The AI does not need to understand the business logic. It needs to systematically apply transformation rules across a bounded set of cases. That is a pattern-matching and code-generation task, which models handle reliably. The engineer’s role becomes writing the test harness, reviewing edge cases in the generated code, and handling the small number of constructs the model gets wrong.
This is meaningfully different from asking AI to reason about novel architectural decisions or debug subtle concurrency bugs. The “we used AI” framing often obscures whether the AI did the hard part or the easy part. In this case, the hard part was recognizing that JSONata was the bottleneck and deciding to replace it; the AI handled the grunt work of generating equivalent code for each expression in the codebase. That is a reasonable division of labor.
The Broader Lesson About DSLs in Hot Paths
JSONata’s performance characteristics are not a bug; they are a consequence of its design goals. A language that can be authored by non-engineers at runtime, evaluated against arbitrary JSON, and extended with custom functions is always going to have interpretation overhead. The library is not poorly implemented. It does what it says.
The mistake is architectural: treating a configuration-layer tool as if it belongs in a processing hot path. JSONata is well-suited to a low-code integration platform where a human configures a transformation that runs occasionally. It is poorly suited to a real-time event pipeline processing thousands of documents per second.
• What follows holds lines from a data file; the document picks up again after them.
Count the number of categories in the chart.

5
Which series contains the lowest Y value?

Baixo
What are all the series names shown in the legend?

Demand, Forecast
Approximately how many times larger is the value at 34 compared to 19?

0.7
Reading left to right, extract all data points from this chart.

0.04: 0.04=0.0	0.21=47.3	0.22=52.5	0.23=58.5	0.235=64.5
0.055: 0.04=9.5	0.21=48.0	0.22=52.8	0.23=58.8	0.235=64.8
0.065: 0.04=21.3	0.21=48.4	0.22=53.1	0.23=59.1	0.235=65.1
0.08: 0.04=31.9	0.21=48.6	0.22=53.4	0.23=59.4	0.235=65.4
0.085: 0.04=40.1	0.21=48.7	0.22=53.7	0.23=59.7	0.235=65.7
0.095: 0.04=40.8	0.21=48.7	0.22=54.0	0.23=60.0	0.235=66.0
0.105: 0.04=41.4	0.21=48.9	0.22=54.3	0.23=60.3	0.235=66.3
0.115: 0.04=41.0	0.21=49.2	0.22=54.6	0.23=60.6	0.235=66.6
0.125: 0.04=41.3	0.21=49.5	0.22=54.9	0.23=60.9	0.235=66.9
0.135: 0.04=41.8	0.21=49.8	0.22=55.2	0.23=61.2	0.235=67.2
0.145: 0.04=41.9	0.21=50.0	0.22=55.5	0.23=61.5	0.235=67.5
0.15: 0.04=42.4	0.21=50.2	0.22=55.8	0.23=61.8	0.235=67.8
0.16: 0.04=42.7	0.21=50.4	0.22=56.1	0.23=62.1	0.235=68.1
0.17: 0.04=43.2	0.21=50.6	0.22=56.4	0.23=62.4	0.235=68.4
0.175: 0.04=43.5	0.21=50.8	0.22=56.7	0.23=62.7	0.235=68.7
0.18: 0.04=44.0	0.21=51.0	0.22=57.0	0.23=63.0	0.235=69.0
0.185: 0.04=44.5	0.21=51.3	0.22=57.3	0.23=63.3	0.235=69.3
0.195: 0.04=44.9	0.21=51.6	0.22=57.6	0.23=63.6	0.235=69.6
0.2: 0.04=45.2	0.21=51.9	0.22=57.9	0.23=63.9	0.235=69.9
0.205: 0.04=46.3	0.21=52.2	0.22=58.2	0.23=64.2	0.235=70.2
This pattern shows up in other contexts. Template engines used as API response serializers. Rule engines evaluated on every request. Scripting languages embedded in application logic that runs in tight loops. The DSL buys you flexibility and writability at the cost of execution speed. That tradeoff is only worth it if you are actually using the flexibility.
If your JSONata expressions are static (defined in your codebase, not user-authored at runtime), you have been carrying the interpretation overhead without getting the flexibility benefit. That is where the waste accumulates.
For teams running JSONata in production pipelines, the decision framework is simple: audit whether your expressions are static or dynamic. If they are static and you are processing at volume, the calculation that Reco.ai did is worth doing. If they are genuinely dynamic (end-user authored at runtime), you are paying for a feature you are using and the economics look different.
The jsonata GitHub repository has longstanding open requests for a compilation mode that would transpile expressions to JavaScript functions rather than interpreting them. That work has not landed in the mainline package. The community tooling around JSONata is oriented toward correctness and expressiveness, not throughput. For teams with throughput requirements, the gap between what the library offers and what the workload needs has historically required exactly the kind of one-off rewrite that Reco.ai did.